■ **PROBLEM**:
Reproduce all entries verbatim, with nothing added or dropped.
-- INPUT follows --
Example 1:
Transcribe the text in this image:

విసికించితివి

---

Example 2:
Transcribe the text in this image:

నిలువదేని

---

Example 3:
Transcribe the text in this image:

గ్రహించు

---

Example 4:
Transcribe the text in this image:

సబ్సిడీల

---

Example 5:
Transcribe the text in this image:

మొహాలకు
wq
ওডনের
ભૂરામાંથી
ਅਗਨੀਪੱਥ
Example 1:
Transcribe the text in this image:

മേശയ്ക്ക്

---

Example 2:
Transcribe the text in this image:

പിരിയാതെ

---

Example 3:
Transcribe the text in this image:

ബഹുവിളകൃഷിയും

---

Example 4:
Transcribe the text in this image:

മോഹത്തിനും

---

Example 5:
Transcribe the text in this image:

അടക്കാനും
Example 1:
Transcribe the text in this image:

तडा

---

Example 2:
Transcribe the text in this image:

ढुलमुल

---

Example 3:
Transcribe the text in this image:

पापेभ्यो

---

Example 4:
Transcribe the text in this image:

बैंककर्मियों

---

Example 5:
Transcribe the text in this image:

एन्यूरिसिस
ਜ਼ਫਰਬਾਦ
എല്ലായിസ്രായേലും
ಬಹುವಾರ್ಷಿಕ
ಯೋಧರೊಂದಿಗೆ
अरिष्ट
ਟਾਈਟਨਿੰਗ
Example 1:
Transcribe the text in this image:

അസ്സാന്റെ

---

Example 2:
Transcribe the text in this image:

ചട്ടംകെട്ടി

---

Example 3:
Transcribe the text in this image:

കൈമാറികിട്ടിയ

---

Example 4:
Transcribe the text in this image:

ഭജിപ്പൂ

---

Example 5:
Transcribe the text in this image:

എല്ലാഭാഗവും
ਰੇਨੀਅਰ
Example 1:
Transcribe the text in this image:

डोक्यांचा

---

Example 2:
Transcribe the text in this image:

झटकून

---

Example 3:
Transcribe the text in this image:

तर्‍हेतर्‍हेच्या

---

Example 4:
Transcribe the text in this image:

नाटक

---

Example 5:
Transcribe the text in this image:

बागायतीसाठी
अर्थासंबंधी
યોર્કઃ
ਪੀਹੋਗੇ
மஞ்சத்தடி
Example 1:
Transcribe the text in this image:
-- INPUT concluded --
■ **YOUR RESPONSE**:
Example 1:
Transcribe the text in this image:

విసికించితివి

---

Example 2:
Transcribe the text in this image:

నిలువదేని

---

Example 3:
Transcribe the text in this image:

గ్రహించు

---

Example 4:
Transcribe the text in this image:

సబ్సిడీల

---

Example 5:
Transcribe the text in this image:

మొహాలకు
wq
ওডনের
ભૂરામાંથી
ਅਗਨੀਪੱਥ
Example 1:
Transcribe the text in this image:

മേശയ്ക്ക്

---

Example 2:
Transcribe the text in this image:

പിരിയാതെ

---

Example 3:
Transcribe the text in this image:

ബഹുവിളകൃഷിയും

---

Example 4:
Transcribe the text in this image:

മോഹത്തിനും

---

Example 5:
Transcribe the text in this image:

അടക്കാനും
Example 1:
Transcribe the text in this image:

तडा

---

Example 2:
Transcribe the text in this image:

ढुलमुल

---

Example 3:
Transcribe the text in this image:

पापेभ्यो

---

Example 4:
Transcribe the text in this image:

बैंककर्मियों

---

Example 5:
Transcribe the text in this image:

एन्यूरिसिस
ਜ਼ਫਰਬਾਦ
എല്ലായിസ്രായേലും
ಬಹುವಾರ್ಷಿಕ
ಯೋಧರೊಂದಿಗೆ
अरिष्ट
ਟਾਈਟਨਿੰਗ
Example 1:
Transcribe the text in this image:

അസ്സാന്റെ

---

Example 2:
Transcribe the text in this image:

ചട്ടംകെട്ടി

---

Example 3:
Transcribe the text in this image:

കൈമാറികിട്ടിയ

---

Example 4:
Transcribe the text in this image:

ഭജിപ്പൂ

---

Example 5:
Transcribe the text in this image:

എല്ലാഭാഗവും
ਰੇਨੀਅਰ
Example 1:
Transcribe the text in this image:

डोक्यांचा

---

Example 2:
Transcribe the text in this image:

झटकून

---

Example 3:
Transcribe the text in this image:

तर्‍हेतर्‍हेच्या

---

Example 4:
Transcribe the text in this image:

नाटक

---

Example 5:
Transcribe the text in this image:

बागायतीसाठी
अर्थासंबंधी
યોર્કઃ
ਪੀਹੋਗੇ
மஞ்சத்தடி
Example 1:
Transcribe the text in this image:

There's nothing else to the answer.